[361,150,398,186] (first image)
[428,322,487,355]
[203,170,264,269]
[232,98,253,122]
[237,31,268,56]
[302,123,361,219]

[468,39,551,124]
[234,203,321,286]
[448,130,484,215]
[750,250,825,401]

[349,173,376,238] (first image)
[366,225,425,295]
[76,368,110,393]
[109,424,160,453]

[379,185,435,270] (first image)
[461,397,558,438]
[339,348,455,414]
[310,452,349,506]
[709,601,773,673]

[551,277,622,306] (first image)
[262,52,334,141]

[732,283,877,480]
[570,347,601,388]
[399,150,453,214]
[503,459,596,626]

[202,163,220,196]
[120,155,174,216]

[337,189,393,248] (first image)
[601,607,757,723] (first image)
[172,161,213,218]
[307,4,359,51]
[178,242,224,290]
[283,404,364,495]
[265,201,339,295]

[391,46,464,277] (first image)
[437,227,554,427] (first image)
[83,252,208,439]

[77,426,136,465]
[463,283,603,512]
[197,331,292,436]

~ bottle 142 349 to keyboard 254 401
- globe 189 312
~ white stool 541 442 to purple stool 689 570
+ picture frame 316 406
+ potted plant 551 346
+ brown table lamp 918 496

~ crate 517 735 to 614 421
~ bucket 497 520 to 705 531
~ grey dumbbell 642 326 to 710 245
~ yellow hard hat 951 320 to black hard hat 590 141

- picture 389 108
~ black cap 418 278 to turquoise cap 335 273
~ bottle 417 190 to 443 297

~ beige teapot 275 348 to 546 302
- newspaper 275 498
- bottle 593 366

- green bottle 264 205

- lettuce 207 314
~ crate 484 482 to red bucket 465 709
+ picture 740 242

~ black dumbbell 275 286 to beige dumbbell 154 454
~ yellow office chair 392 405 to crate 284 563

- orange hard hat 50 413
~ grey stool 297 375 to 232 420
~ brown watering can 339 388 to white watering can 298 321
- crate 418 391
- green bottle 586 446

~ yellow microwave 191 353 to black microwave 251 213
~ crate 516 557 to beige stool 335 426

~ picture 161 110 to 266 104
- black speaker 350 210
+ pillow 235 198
• • • •
WORK REQUEST:
Please copy, word for word, every line from the first line of the records through the line containing "[237,31,268,56]", with both of those lines included and nothing else.

REPLY TO THE TASK:
[361,150,398,186] (first image)
[428,322,487,355]
[203,170,264,269]
[232,98,253,122]
[237,31,268,56]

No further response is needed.